• Schriftliche Aufgabe 1:
Tausche im Blogbeitrag über die TORTOUR 2019 „Schaffhausen“ gegen „Winterthur“ aus. Gib dazu den Abschnitt wieder, der mit den Worten „Ich nahm schon“ einsetzt und mit „du unbedingt lächeln!“ schliesst.
• Schriftliche Aufgabe 2:
Prüfe anhand des Blogbeitrags über die TORTOUR 2019, ob die Aussagen (a), (b) und (c) zutreffen: (a) Sabrina Bugmann ging gemeinsam mit ihrem Vater als mixed Team an den Start. (b) Das Rennen begann kurz nach drei Uhr morgens. (c) Auch der Vater fand in der Nacht vor dem Start keinen Schlaf. Antworte jeweils mit Ja oder Nein und zitiere die entscheidenden Worte des Textes wörtlich.

Carmen Büsser und Coni Angst von der Aktiv Physio waren als Betreuerinnen des «Team Bugi» mit dabei. Daniel Bugmann und seine 17-jährige (!) Tochter Sabrina starteten als mixed Team ins Rennen. Sabrina Bugmann hat den nachfolgenden Blogbeitrag für uns verfasst und lässt uns so an Ihrem Abenteuer auf eindrückliche und offene Weise teilhaben.

«Unfinished Business» 

Am Abend vor der TORTOUR 2019 ging ich durch die Hölle. Zuerst quälten mich Magenschmerzen, dann hatte ich andauernde Krämpfe im linken Bein und kriegte zu all dem kein Auge zu, obwohl ich wusste, dass ich die nächsten 48 Stunden – auf dem Rad oder im Begleitfahrzeug – unterwegs sein werde.
Ich nahm schon an einigen Wettkämpfen und vielen wichtigen Prüfungen teil, aber so nervös war ich noch nie in meinem Leben. Während mein Vater (und zugleich Teamkollege) neben mir friedlich die letzten Stunden Schlaf geniessen konnte, kriegte ich alle paar Minuten Schweissausbrüche und schaute ständig auf die Uhr, in der Hoffnung, dass es endlich ein Uhr morgens wird.

Als wir dann kurz vor zwei Uhr in der Nacht in Schaffhausen am Start gestanden sind, war die Nervosität verschwunden und die Müdigkeit und die Schmerzen weggesteckt. Ich spürte das Adrenalin und die zuvor unauffindbare Energie durch meinen Körper fliessen. 3, 2, 1… unser «Team Bugi» startet und eine Welle von Glücksgefühlen überkam mich. Was mir durch den Kopf ging? Egal wie das Ganze ausgeht, du bist eine Kämpferin, niemand traut sich das mit 17 Jahren. Und auf dem Foto nach der Startlinie musst du unbedingt lächeln!

• Rohdaten:

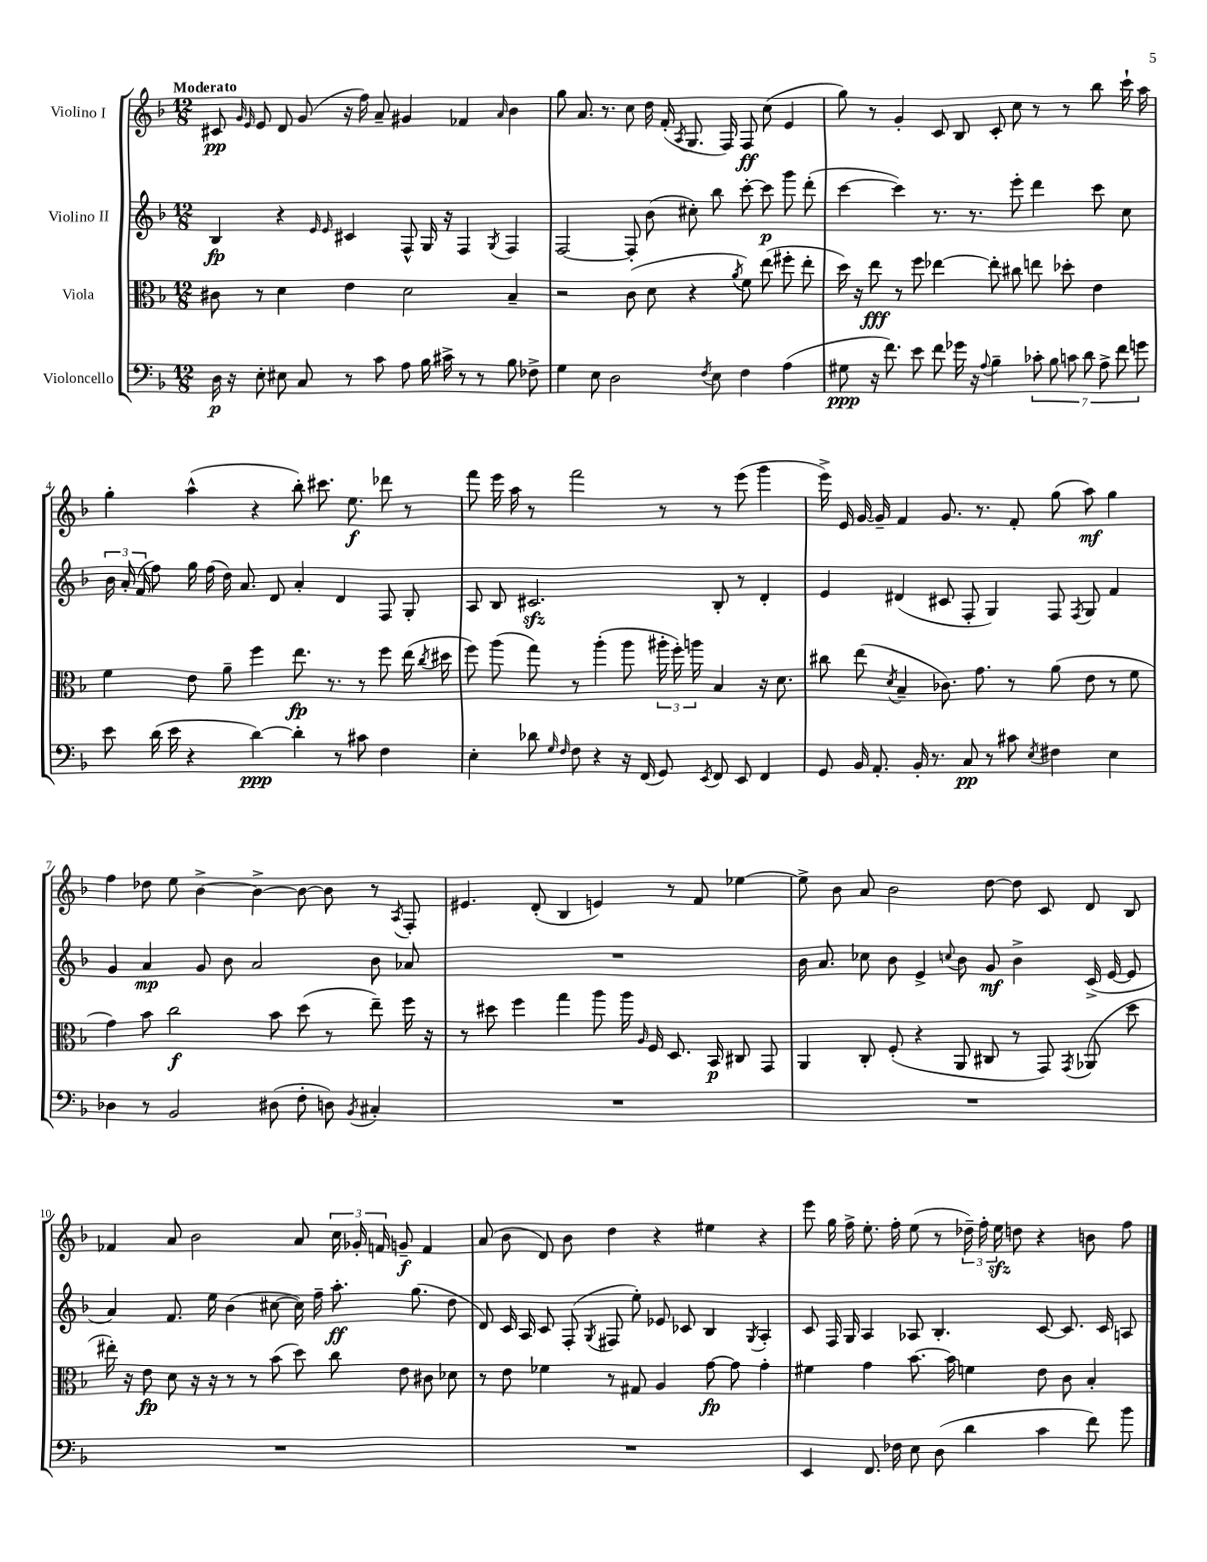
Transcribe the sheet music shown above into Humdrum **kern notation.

**kern	**kern	**kern	**kern
*staff4	*staff3	*staff2	*staff1
*clefF4	*clefC3	*clefG2	*clefG2
*k[b-]	*k[b-]	*k[b-]	*k[b-]
*M12/8	*M12/8	*M12/8	*M12/8
16D	8c#	4B-	8c#
16r	.	.	.
.	.	.	16qqg
.	.	.	16qqe
8E'	8r	.	8e
8E#	4d	4r	8d
8C	.	.	(8g
.	.	16qqe	.
.	.	16qqe	.
8r	4e	4c#	16r
.	.	.	16ff)
8c	.	.	8a~
8A	2d	8F^^	4g#
16B-	.	16G	.
16c#^	.	16r	.
8r	.	4F	4f-
8r	.	.	.
.	.	8qG	16qqa
8B-	4B-~	4F	4b-
8F-^	.	.	.
=	=	=	=
4G	2r	[2F	8gg
.	.	.	8.a
8E	.	.	.
.	.	.	8.r
2D	.	.	.
.	(8c	8F']	8cc
.	8d	(8b-	16dd
.	.	.	(16f'
.	.	.	8qA
.	4r	8cc#')	8.G
8qF	.	.	.
8E	.	8bb-	.
.	.	.	16F)
.	8qa	.	.
4F	8f)	[8ccc'	8F
.	(8ee	8ccc]	(8cc
(4A	8ff#'	8ggg	4e
.	8ee'	(8ddd'	.
=	=	=	=
8G#	16dd)	[4ccc	8gg)
.	16r	.	.
16r	8ee	.	8r
8.f)	.	.	.
.	8r	4ccc])	4g'
8e	8ff	.	.
8f	[4ee-	8.r	8c
16g-	.	.	8B-
16r	.	8.r	.
8qqA	.	.	.
4B-~	8ee-']	.	8c'
.	8cc#	8eee'	8cc
14c-'	8ee	4ddd	8r
14B-	.	.	.
.	8dd-'	.	8r
14c	.	.	.
14d	.	.	.
.	4e	8ccc	8bb-
14A^	.	.	.
14f	.	.	.
.	.	8cc	16ccc`
14g	.	.	.
.	.	.	16aa
=	=	=	=
8e	4f	24b-	4gg'
.	.	24a'	.
.	.	(24f	.
(16d	.	8ff)	.
16e	.	.	.
4r	8e	16gg	(4aa^^
.	.	(16ff	.
.	8a~	16dd)	.
.	.	8.a	.
[4d)	4ff	.	4r
.	.	8d	.
4d']	8.ee	4a'	8bb-')
.	.	.	8.ccc#
.	8.r	.	.
8r	.	4d	.
.	.	.	8.ee
8c#	8r	.	.
4F	8ff	8F	8ddd-
.	(16ee	8G'	8r
.	8qcc	.	.
.	16dd#	.	.
=	=	=	=
4E'	8ff)	8A	8fff
.	(8aa	8B-	16eee
.	.	.	16aa
8d-	8gg)	2.c#	8r
16qqG	.	.	.
16qqF	.	.	.
8F	8r	.	2fff
4r	(4aa'	.	.
16r	8aa	.	.
(16FF	.	.	.
8GG)	24aa#'	.	8r
.	24ff')	.	.
.	24aa	.	.
8qEE	.	.	.
8FF	4B-	8B-'	8r
8EE	.	8r	(8eee
4FF	16r	4d'	4ggg
.	8.d	.	.
=	=	=	=
8GG	8cc#	4e	16eee^)
.	.	.	16e
16BB-	(8ee	.	[16g
8.AA'	.	.	16g~]
.	8qd	.	.
.	4B-~	(4d#	4f
16BB-'	.	.	.
8.r	.	.	.
.	8.c-)	8c#	8.g
8C	.	8F'	.
.	8.g	.	8.r
8r	.	4G)	.
8c#	8r	.	8f'
8qE	.	.	.
4F#	(8a	8F	(8gg
.	.	8qF	.
.	8e	8G	8aa)
4E	8r	4f	4gg
.	8f	.	.
=	=	=	=
4D-	4g)	4g	4ff
8r	8b-	4a	8dd-
2BB-	2cc	.	8ee
.	.	8g	[4b-^
.	.	8b-	.
.	.	2a	4b-^_
(8D#	8b-	.	.
8F'	(8dd	.	8b-_
8D)	8r	.	8b-]
8qBB-	.	.	.
4C#'	8ee~)	8b-	8r
.	.	.	8qA
.	16ff	8a-	8F'
.	16r	.	.
=	=	=	=
1.r	8r	1.r	4.e#
.	8dd#	.	.
.	4ff	.	.
.	.	.	(8d'
.	4gg	.	4B-
.	8aa	.	4e)
.	16aa	.	.
.	16qqA	.	.
.	16F	.	.
.	8.D	.	8r
.	.	.	8f
.	16BB-	.	.
.	8C#	.	[4ee-
.	8GG	.	.
=	=	=	=
1.r	4AA	16b-	8ee-^]
.	.	8.a	.
.	.	.	8b-
.	8C'	8cc-	8a
.	(8F'	8b-	2b-
.	4r	4e^	.
.	.	8qqcc	.
.	8AA	8b-	.
.	8C#	8g	[8dd
.	8r	4b-^	8dd]
.	8GG)	.	8c
.	8qGG	.	.
.	(8AA-	(16c^	8d
.	.	[16e	.
.	8dd	8e]	8B-
=	=	=	=
1.r	16ee#')	4a)	4f-
.	16r	.	.
.	8e	.	.
.	8d	8.f	8a
.	16r	.	2b-
.	16r	16ee	.
.	8r	(4b-	.
.	8r	.	.
.	(8b-	[8cc#	.
.	8dd)	16cc#])	8a
.	.	16ff~	.
.	8cc	8.aa'	24cc
.	.	.	24g-'
.	.	.	24f
.	8e	.	8g~
.	.	(8.gg	.
.	8c#	.	4f
.	8d-	8dd	.
=	=	=	=
1.r	8r	8d)	(8a
.	8e	16c	8b-
.	.	16A	.
.	4f-	8c	8d)
.	.	(8F'	8b-
.	.	8qG	.
.	8r	8F#	4dd
.	8G#	8ee')	.
.	4A	8e-	4r
.	.	8c-	.
.	[8g	4B-	4ee#
.	8g]	.	.
.	.	8qG	.
.	4g'	4A'	4r
=	=	=	=
4EE	4f#	8c	8eee
.	.	16F	16gg
.	.	16G	16ff^
8.FF	4g	4A	8.ee'
16F-	.	.	16ff'
8E	[8.b-	8A-	(8ee
(8D	.	4.B-'	8r
.	16b-]	.	.
4d	4f	.	24dd-~)
.	.	.	24ff'
.	.	.	24ee
.	.	.	8dd
4c	8e	[8c	4r
.	8c	8.c]	.
8f)	4B-'	.	8b
.	.	16c	.
8b-	.	8A	8ff
==	==	==	==
*-	*-	*-	*-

• Richtige Antwort 1:
Ich nahm schon an einigen Wettkämpfen und vielen wichtigen Prüfungen teil, aber so nervös war ich noch nie in meinem Leben. Während mein Vater (und zugleich Teamkollege) neben mir friedlich die letzten Stunden Schlaf geniessen konnte, kriegte ich alle paar Minuten Schweissausbrüche und schaute ständig auf die Uhr, in der Hoffnung, dass es endlich ein Uhr morgens wird.

Als wir dann kurz vor zwei Uhr in der Nacht in Winterthur am Start gestanden sind, war die Nervosität verschwunden und die Müdigkeit und die Schmerzen weggesteckt. Ich spürte das Adrenalin und die zuvor unauffindbare Energie durch meinen Körper fliessen. 3, 2, 1… unser «Team Bugi» startet und eine Welle von Glücksgefühlen überkam mich. Was mir durch den Kopf ging? Egal wie das Ganze ausgeht, du bist eine Kämpferin, niemand traut sich das mit 17 Jahren. Und auf dem Foto nach der Startlinie musst du unbedingt lächeln!

• Richtige Antwort 2:
(a) Ja: „Daniel Bugmann und seine 17-jährige (!) Tochter Sabrina starteten als mixed Team ins Rennen.“
(b) Nein: „kurz vor zwei Uhr in der Nacht in Schaffhausen am Start“
(c) Nein: „Während mein Vater (und zugleich Teamkollege) neben mir friedlich die letzten Stunden Schlaf geniessen konnte“